Ryan watched Kate’s brow shoot up across the table. Her apprehension at having to meet his parents had slowly diminished as the evening wore on. They were all seated around his dining room table, empty dishes in front of them, his mother telling embarrassing stories from his youth. In any other situation, he’d have put an end to it, but Kate looked thoroughly interested, and after her afternoon with Kari Adams, he figured she needed a few minutes of peace.
Even if it was at his expense.
Shifting Julia on his lap, Ryan shook his head. “Dumbo didn’t close the system.”
“What does that mean?” Kate asked with genuine curiosity.
Kathy Mathews rounded the table with a pot of coffee, refilling cups. “It means Mitch didn’t tie a keeper knot in the figure-eight knot, and the end of the rope passed right through the belay device.”
“You see,” Angela went on, “Ryan had never climbed outdoors before. He’d only ever climbed indoors with Mitch, so when this happened—”

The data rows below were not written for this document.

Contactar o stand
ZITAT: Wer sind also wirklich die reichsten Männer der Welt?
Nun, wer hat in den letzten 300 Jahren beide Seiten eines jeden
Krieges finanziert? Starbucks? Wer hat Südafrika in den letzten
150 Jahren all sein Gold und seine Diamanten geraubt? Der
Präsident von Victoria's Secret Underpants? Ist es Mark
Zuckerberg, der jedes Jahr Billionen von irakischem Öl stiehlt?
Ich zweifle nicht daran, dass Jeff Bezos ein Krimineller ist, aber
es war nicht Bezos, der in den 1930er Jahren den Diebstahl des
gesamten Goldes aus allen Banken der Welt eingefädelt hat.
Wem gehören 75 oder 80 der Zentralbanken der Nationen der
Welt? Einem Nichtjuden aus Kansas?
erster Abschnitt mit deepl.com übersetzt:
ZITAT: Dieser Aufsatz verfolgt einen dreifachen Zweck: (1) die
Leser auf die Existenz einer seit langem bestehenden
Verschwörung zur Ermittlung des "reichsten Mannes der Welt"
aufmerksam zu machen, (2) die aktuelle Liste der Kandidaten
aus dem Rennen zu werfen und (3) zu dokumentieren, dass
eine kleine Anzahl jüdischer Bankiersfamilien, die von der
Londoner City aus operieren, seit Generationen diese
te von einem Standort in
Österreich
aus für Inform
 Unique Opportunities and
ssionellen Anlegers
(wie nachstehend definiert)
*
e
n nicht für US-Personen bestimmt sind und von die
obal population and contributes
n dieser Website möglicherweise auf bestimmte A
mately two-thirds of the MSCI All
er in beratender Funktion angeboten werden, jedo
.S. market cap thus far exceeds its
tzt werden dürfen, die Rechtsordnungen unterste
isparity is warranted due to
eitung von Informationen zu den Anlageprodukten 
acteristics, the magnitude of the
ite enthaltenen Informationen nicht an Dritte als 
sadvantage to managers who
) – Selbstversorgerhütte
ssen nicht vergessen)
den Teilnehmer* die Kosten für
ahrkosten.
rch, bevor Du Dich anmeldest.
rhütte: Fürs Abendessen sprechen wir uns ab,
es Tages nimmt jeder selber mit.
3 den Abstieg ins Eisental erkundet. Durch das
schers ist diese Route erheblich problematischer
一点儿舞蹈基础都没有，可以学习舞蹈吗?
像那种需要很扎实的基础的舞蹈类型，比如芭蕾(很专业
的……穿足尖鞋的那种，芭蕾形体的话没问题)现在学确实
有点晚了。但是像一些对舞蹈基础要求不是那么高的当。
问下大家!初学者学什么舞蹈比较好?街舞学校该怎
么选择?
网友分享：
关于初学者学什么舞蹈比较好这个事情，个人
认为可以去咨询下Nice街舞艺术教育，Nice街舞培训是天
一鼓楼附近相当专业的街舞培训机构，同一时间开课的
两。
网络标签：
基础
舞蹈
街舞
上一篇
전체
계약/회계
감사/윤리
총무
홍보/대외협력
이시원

“Scared the crap right out of me,” he said with all seriousness.
Everyone laughed but Kate.
“What did you do?” Her eyes locked on his, and he read the concern in those green depths. His heart bumped.
“There was a huge crack about shoulder level, so I jammed my arm in, elbow first, and dug the toes of my boots into the rock to brace myself. Found I could rest almost all my weight on that arm, though it hurt like hell. Then I shouted every profanity I’d ever learned up at Mitch.”

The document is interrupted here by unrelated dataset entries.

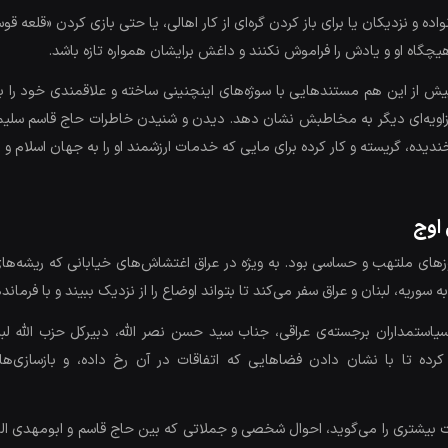
و نزدیکان یا برای باز کردن گره‌ای از کار اهالی، یا حتی بازی کردن «قلعه ق
چگاه او و یادش را فراموش نکنند و داغش برایشان همواره تازه باشد.
یش از این هم مستندهایی با سوژه‌های اینچنینی ساخته و علاقمندی خود را به
از زاویه‌ای دیگر به مخاطبش نشان دهد. دیدن و شنیدن خاطرات حاج قاسم سلی
ندیده، گریسته و کار کرده برای مایی که خدمات ارزشمند او را به جهان اسلام
 اوج
ر منطقه‌ی غرب آسیا، روزهای ملتهب و حساسی بود. به ویژه در عراق اغتشاش‌های خیابانی که
 سوریه، لبنان و عراق سفر می‌کند تا بتواند اوضاع را از نزدیک ببیند و با فرم
یاستمداران برجسته‌ی عراقی، جناب سید حسن نصر الله، دبیرکل حزب الله لب
کرده تا با نشان دادن فضاهایی که اتفاقات در آن رخ داده، و بازسازی‌
ت بیشتری را می‌گوید، احوال شخصی و جملاتی که بین حاج قاسم و ابومهدی ال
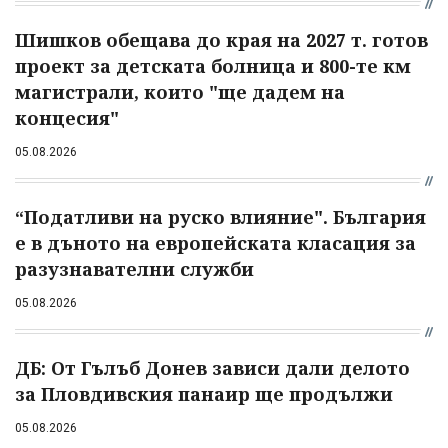
Шишков обещава до края на 2027 т. готов
проект за детската болница и 800-те км
магистрали, които "ще дадем на
концесия"
05.08.2026
“Податливи на руско влияние". България
е в дъното на европейската класация за
разузнавателни служби
05.08.2026
ДБ: От Гълъб Донев зависи дали делото
за Пловдивския панаир ще продължи
05.08.2026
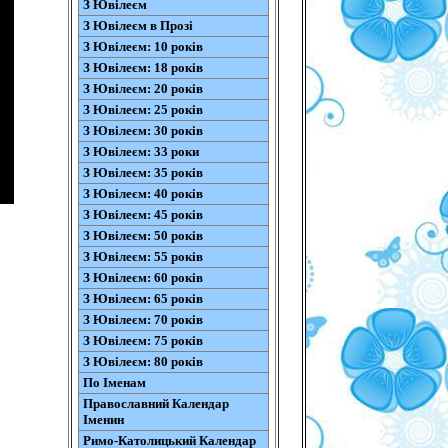
З Ювілеєм
З Ювілеєм в Прозі
З Ювілеєм: 10 років
З Ювілеєм: 18 років
З Ювілеєм: 20 років
З Ювілеєм: 25 років
З Ювілеєм: 30 років
З Ювілеєм: 33 роки
З Ювілеєм: 35 років
З Ювілеєм: 40 років
З Ювілеєм: 45 років
З Ювілеєм: 50 років
З Ювілеєм: 55 років
З Ювілеєм: 60 років
З Ювілеєм: 65 років
З Ювілеєм: 70 років
З Ювілеєм: 75 років
З Ювілеєм: 80 років
По Іменам
Православний Календар
Іменин
Римо-Католицький Календар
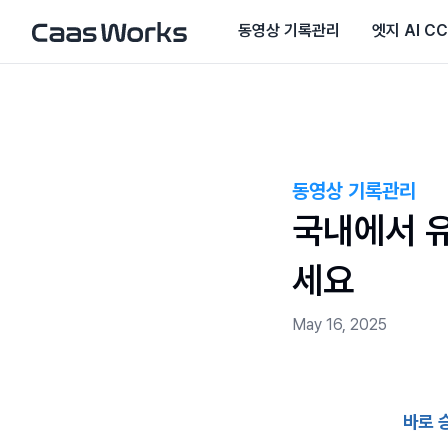
동영상 기록관리
엣지 AI C
동영상 기록관리
국내에서 유
세요
May 16, 2025
바로 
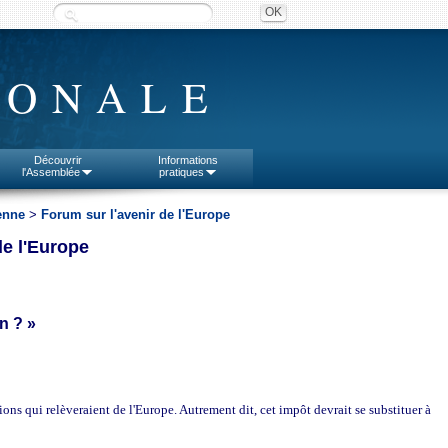
IONALE
Découvrir
Informations
l'Assemblée
pratiques
enne
>
Forum sur l'avenir de l'Europe
de l'Europe
n ? »
ns qui relèveraient de l'Europe. Autrement dit, cet impôt devrait se substituer à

“So that’s where my boy learned those words,” Kathy said, laughing.
“You could have been killed.” Kate stared at him with wide eyes.

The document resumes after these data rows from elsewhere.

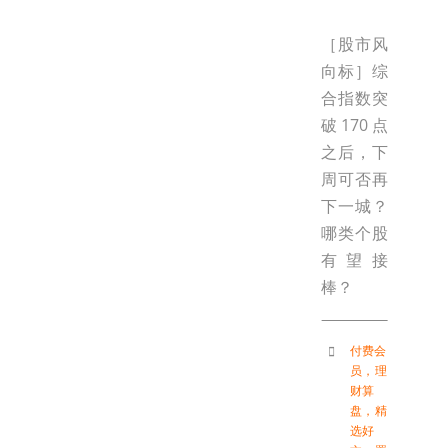
［股市风
向标］综
合指数突
破170点
之后，下
周可否再
下一城？
哪类个股
有望接
棒？
付费会
员
，
理
财算
盘
，
精
选好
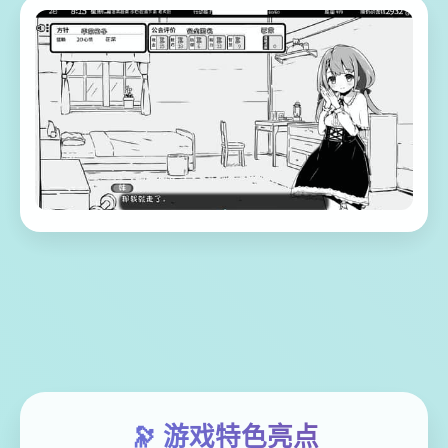
🔭 游戏特色亮点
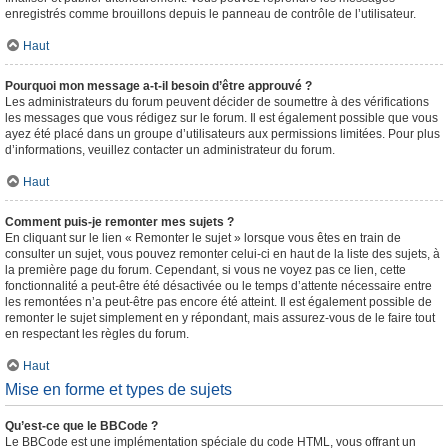
enregistrés comme brouillons depuis le panneau de contrôle de l’utilisateur.
Haut
Pourquoi mon message a-t-il besoin d’être approuvé ?
Les administrateurs du forum peuvent décider de soumettre à des vérifications
les messages que vous rédigez sur le forum. Il est également possible que vous
ayez été placé dans un groupe d’utilisateurs aux permissions limitées. Pour plus
d’informations, veuillez contacter un administrateur du forum.
Haut
Comment puis-je remonter mes sujets ?
En cliquant sur le lien « Remonter le sujet » lorsque vous êtes en train de
consulter un sujet, vous pouvez remonter celui-ci en haut de la liste des sujets, à
la première page du forum. Cependant, si vous ne voyez pas ce lien, cette
fonctionnalité a peut-être été désactivée ou le temps d’attente nécessaire entre
les remontées n’a peut-être pas encore été atteint. Il est également possible de
remonter le sujet simplement en y répondant, mais assurez-vous de le faire tout
en respectant les règles du forum.
Haut
Mise en forme et types de sujets
Qu’est-ce que le BBCode ?
Le BBCode est une implémentation spéciale du code HTML, vous offrant un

Whenever she looked at him with those soft, emotion-filled eyes, he wanted to wrap his arms around her and lose himself in her sweetness. Since both their parents—and their kids—were sitting around the table, he decided it probably wasn’t the best time to do that. He’d have to save it for later, when they were alone. When he could drag her into his bedroom, lock the door, and show her just how much having her in his house meant to him.
“Yeah, tell that to Mitch,” he said, trying to dampen the fantasy. “He about bust a gut when I finally got to the top. Thought it was the funniest thing ever.”
Roger Mathews leaned an elbow on the table and sipped his coffee. “If you listen to Mitch tell it, the cliff wasn’t all that high. Ryan would only have broken a leg, maybe two in the fall.”
“Thanks a lot,” Ryan shot at him.
Laughter resonated around the table. The phone rang, and Julia scrambled off Ryan’s lap to answer it.
“I think,” Ryan’s father, Michael, said, running a hand down Reed’s little back as he slept against his chest, “that was the last time you went rock climbing with Mitch.”
“What do you mean, ‘with Mitch’?” Ryan crossed his arms over his chest. “It was the last time I went period.”
Angela leaned over and kissed her son’s cheek. “I prefer both your feet on the ground anyway, sweetie.”
“Dad?” Julia walked back into the dining room with the cordless phone. “It’s Uncle Mitch.”
“Speak of the devil,” Ryan muttered, tossing his napkin on the table and rising.
Conversation continued behind him. “Hey,” Ryan said into the phone. “Where are you?”
“Simone and I are in Vancouver.”
Ryan clenched his jaw, looked over at Kate, then turned back toward the kitchen. He rounded the corner toward his office and shut the door. “I thought I told her not to go up there.”
“Ryan, she barely listens to anything I tell her. What makes you think she’ll listen to you?”
As he sank into the chair behind his desk, he heard Simone’s voice in the background and Mitch’s sharp intake of breath. “Tell her to quit hitting on you so you can explain why you’re there.”